#### WHAT THIS TASK INVOLVES:
Would you please copy every line from the records that contains the word "hand"?

Items from a data source

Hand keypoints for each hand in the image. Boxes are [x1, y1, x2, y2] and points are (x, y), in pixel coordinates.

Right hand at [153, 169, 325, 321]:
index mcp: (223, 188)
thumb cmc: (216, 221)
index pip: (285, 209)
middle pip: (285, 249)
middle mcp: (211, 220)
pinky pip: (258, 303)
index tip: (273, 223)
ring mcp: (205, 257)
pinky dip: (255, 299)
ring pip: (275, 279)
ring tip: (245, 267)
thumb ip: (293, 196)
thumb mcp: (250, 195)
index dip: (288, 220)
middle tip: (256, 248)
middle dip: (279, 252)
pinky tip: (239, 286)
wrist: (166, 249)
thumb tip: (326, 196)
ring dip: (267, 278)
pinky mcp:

#### TASK RESULT:
Hand keypoints for each hand in the image. Boxes are [x1, y1, x2, y2] and points are (x, y), in pixel coordinates.
Right hand at [153, 169, 325, 321]:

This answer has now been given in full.